===== DATA PROVIDED =====
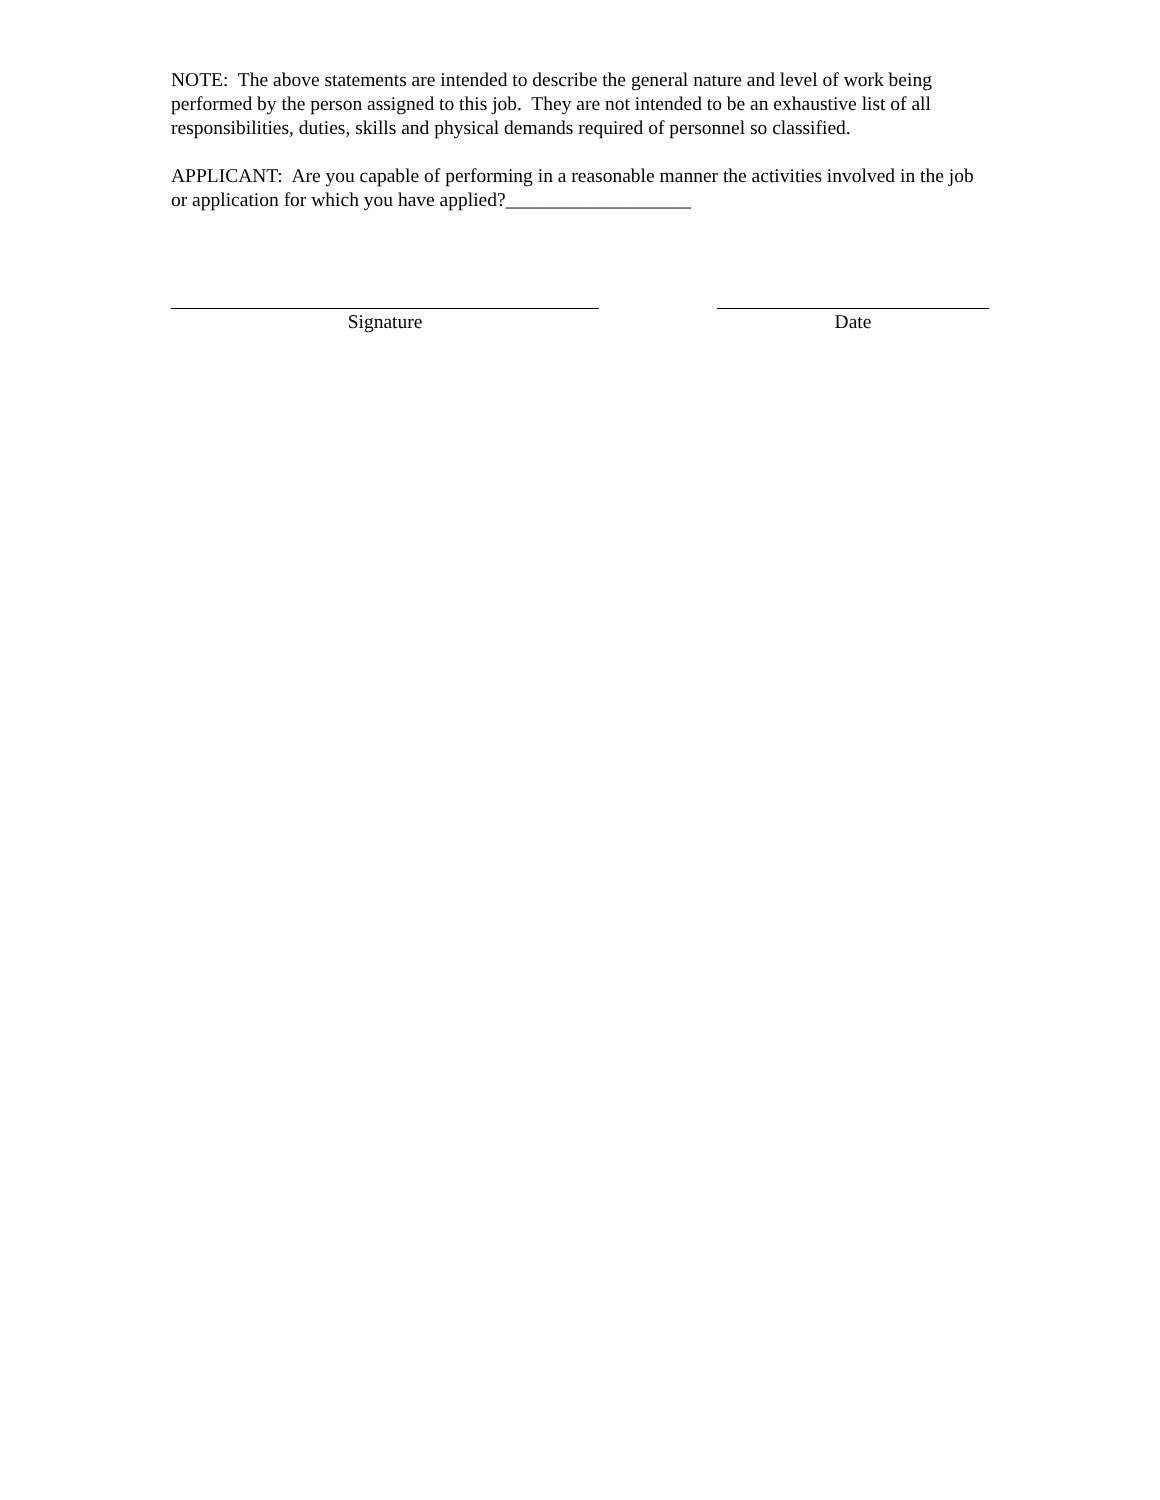NOTE: The above statements are intended to describe the general nature and level of work being performed by the person assigned to this job. They are not intended to be an exhaustive list of all responsibilities, duties, skills and physical demands required of personnel so classified.
APPLICANT: Are you capable of performing in a reasonable manner the activities involved in the job or application for which you have applied?___________________
Signature Date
=====
TASK GOAL: Your answer should reproduce every line of the data verbatim and include no images.

RESULT OF THIS TASK:
NOTE: The above statements are intended to describe the general nature and level of work being performed by the person assigned to this job. They are not intended to be an exhaustive list of all responsibilities, duties, skills and physical demands required of personnel so classified.
APPLICANT: Are you capable of performing in a reasonable manner the activities involved in the job or application for which you have applied?___________________
Signature Date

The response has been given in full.